Signs asking for information in 7-year-old Louisville boy's murder are being stolen
Family members say the signs started disappearing Friday night.
LOUISVILLE, Ky. (WDRB) -- It's another hit to the family of a 7-year-old boy shot and killed while sitting at his dining room table. Signs urging people to give information in the murder of Dequante Hobbs Jr. are being stolen.
Donors placed dozens of signs across the area. Family members say the signs started disappearing Friday night.
"They should see his face. They should remember," said Micheshia Norment, Hobbs' mother. "'Cause you took a 7-year-child who was at home and you should have thought about that before pulling that trigger."
The signs have been taken from Shawnee Park, off Dixie Highway and in the Russell, California and Chickasaw neighborhoods.
"It's disturbing," Norment said. "It's disrespectful."
No one has been arrested for Hobbs' murder.
"It's very important for me to know and to look that person in the eye of who killed my son," Norment said.
One of the signs was placed at the intersection Dixie Highway and Dumesnil Street in the field near a Simmons College Hall. Neighbors remember when it was placed, and the last time they saw it.
"We saw it, like, last Thursday evening," said neighbor Robert Milan. "Me and my son walked passed the sign.

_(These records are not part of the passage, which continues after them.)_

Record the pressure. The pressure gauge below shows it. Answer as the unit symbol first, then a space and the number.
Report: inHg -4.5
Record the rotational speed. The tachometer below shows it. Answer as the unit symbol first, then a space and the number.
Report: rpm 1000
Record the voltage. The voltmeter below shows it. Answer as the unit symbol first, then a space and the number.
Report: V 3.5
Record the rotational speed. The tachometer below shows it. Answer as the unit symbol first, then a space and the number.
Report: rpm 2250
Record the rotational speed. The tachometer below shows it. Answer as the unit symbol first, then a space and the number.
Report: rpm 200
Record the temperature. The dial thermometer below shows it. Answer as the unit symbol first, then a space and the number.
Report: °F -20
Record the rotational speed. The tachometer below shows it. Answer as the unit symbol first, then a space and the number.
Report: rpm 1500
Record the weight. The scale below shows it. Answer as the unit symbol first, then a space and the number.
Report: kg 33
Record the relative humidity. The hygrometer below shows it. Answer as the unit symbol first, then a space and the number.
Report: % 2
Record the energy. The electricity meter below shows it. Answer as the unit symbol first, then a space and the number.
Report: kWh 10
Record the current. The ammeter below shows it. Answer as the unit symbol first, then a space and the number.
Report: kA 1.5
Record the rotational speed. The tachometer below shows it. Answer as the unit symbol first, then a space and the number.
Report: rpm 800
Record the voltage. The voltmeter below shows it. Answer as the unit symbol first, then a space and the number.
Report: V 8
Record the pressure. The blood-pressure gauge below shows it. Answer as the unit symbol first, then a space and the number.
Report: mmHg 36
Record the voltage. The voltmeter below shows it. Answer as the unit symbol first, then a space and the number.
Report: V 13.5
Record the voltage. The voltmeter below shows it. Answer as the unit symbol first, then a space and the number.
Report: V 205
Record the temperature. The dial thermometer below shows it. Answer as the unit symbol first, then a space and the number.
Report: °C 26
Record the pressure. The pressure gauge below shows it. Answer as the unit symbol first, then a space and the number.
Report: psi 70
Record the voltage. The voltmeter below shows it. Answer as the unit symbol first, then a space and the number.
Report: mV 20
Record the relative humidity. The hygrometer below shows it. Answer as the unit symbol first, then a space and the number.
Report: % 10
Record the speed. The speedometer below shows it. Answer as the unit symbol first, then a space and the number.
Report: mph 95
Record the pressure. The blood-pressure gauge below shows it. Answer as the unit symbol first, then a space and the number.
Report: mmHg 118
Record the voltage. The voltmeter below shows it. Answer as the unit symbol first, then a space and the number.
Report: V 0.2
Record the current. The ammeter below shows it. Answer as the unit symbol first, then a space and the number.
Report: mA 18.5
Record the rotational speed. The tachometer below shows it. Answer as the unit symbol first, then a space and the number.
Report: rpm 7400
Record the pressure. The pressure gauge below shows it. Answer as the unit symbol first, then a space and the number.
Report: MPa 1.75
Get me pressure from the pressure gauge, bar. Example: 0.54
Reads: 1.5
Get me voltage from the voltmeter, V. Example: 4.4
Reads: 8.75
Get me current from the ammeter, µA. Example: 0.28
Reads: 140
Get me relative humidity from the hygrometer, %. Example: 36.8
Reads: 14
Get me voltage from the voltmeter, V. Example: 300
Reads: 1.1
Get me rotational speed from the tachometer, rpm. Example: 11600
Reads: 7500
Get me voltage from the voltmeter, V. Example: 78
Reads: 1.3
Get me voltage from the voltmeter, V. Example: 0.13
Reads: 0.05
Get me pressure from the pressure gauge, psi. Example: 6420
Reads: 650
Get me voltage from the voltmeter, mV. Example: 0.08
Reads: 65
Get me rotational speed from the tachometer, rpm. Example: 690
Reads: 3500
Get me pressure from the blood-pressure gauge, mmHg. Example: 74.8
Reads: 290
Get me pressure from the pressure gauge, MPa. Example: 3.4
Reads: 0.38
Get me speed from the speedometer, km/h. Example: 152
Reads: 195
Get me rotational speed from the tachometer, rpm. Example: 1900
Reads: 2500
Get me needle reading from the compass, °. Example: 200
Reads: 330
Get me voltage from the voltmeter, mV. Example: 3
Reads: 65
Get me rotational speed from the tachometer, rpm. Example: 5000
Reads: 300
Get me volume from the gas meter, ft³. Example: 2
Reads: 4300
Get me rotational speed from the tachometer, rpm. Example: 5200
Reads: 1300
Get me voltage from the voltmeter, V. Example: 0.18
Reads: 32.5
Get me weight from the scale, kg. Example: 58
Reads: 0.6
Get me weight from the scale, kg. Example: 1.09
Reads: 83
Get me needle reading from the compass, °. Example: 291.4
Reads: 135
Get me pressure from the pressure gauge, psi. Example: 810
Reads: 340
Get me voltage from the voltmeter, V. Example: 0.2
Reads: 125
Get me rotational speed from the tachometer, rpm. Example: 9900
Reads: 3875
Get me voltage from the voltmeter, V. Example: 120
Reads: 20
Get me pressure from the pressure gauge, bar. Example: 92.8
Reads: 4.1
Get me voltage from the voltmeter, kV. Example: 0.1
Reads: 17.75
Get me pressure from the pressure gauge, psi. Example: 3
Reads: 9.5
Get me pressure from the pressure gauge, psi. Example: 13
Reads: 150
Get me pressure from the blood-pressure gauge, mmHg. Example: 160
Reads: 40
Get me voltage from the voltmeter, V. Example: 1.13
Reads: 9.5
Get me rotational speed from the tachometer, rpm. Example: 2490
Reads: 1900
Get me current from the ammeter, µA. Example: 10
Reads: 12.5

He read it, and I read it, because I was explaining to him how short life is."
"That's terrible," Milan said of the thefts. "Why would they do that?"
The family fears it's someone who knows something about the gunmen. Hobbs was shot in broad daylight, and it's believed the bullet came from a nearby dice game.
"I understand the fear that some folks have about coming forward -- fear of some kind of retribution toward them -- but the biggest retribution would be is if you had that info to put that person behind bars, and you are living with that. That's a bigger challenge to face in this life," said LMPD spokesperson Dwight Mitchell.
It's been nearly a month since Hobbs was shot and killed in his Russell neighborhood home. He was hit by a stray bullet while sitting at a table eating a piece of cake. Police said signs like this do help solve crimes.
"I feel like we're very close," Mitchell said. "We feel like it's always effective when it stays out in the forefront of the people."
On Monday, the parents replaced a sign swiped from Shawnee Park. They are 30 more, and their message is very simple: If you can't help, don't hurt. They say they've already endured enough pain.
"I just want them to stop taking signs out, period," said Dequante Hobbs Sr., the victim's father.
"I just feel like my whole heart has been ripped out of my body," Norment said.